## Provided passage
※ ※ ※

Comets are continually being lost through decay, collisions with planets, and ejections from the solar system. If the solar system were billions of years old, then all comets would have long ago ceased to exist if they were not continually being replaced. Thus to sustain long-age thinking, a way is needed to ‘resupply’ the solar system with comets from time to time.

For years, evolutionary astronomers have believed that long-period comets (those with orbital periods of more than 200 years) come from the so-called ‘Oort cloud’. The Oort cloud supposedly contains billions of comet nuclei orbiting the sun thousands of times further from it than the Earth. Astronomers think that the gravity of an occasional passing star or other object, or possibly a galactic tide, causes comets from the Oort cloud to fall into the inner solar system. This mechanism supposedly supplies the influx of comets needed to overcome the conclusion that the solar system is young.

※ ※ ※

## Parts of the exercise
**1)** Update the passage on comets starting at "Comets are continually" and ending at "time to time.", replacing "solar system" with "planetary system".
**2)** Answer these questions from the passage on comets:
(a) Through what three processes are comets lost?
(b) What orbital period defines a long-period comet?
(c) What do astronomers think causes comets from the Oort cloud to fall into the inner solar system?

※ ※ ※

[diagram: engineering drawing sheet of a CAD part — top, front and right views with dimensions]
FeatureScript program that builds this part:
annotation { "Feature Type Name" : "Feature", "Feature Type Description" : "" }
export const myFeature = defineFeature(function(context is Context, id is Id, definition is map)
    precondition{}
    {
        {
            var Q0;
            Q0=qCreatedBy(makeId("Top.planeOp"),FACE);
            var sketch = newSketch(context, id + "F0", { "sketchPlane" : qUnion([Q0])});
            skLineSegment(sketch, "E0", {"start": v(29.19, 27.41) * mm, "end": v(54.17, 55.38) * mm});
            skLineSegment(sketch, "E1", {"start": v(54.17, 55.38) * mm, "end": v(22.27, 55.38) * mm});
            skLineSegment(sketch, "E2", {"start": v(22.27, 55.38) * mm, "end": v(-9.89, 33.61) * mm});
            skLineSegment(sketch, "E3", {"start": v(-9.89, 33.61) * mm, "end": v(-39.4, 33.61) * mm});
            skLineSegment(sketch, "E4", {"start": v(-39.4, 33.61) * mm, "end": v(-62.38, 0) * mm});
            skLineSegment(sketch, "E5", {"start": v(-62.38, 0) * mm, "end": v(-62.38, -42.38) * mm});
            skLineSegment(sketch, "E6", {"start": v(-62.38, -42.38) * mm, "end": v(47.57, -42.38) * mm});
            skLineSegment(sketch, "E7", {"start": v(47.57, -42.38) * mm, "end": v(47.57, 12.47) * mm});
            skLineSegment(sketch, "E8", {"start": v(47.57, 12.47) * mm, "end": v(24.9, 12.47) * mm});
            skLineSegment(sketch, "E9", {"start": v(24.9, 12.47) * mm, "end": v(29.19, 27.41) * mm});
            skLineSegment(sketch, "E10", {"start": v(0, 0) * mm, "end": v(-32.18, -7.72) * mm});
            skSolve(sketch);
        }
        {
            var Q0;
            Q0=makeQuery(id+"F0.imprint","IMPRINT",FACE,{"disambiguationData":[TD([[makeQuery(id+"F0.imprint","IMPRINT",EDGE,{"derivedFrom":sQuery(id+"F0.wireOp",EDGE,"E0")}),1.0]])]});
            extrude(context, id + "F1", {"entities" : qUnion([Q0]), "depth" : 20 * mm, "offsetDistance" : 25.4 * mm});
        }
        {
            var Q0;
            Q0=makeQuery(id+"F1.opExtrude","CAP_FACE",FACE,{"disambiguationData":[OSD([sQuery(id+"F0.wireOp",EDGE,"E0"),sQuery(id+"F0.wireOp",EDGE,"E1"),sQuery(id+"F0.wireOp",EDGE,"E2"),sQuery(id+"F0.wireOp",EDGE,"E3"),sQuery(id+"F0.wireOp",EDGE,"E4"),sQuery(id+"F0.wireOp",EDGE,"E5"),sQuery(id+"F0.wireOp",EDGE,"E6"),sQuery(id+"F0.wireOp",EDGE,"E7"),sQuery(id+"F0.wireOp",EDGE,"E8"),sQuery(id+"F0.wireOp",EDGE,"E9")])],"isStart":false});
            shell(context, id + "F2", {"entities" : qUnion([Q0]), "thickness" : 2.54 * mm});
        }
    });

※ ※ ※

## Answers to the exercise
**1)**
Comets are continually being lost through decay, collisions with planets, and ejections from the planetary system. If the planetary system were billions of years old, then all comets would have long ago ceased to exist if they were not continually being replaced. Thus to sustain long-age thinking, a way is needed to ‘resupply’ the planetary system with comets from time to time.

**2)**
(a) Decay, collisions with planets, and ejections from the solar system.
(b) An orbital period of more than 200 years.
(c) The gravity of an occasional passing star or other object, or possibly a galactic tide.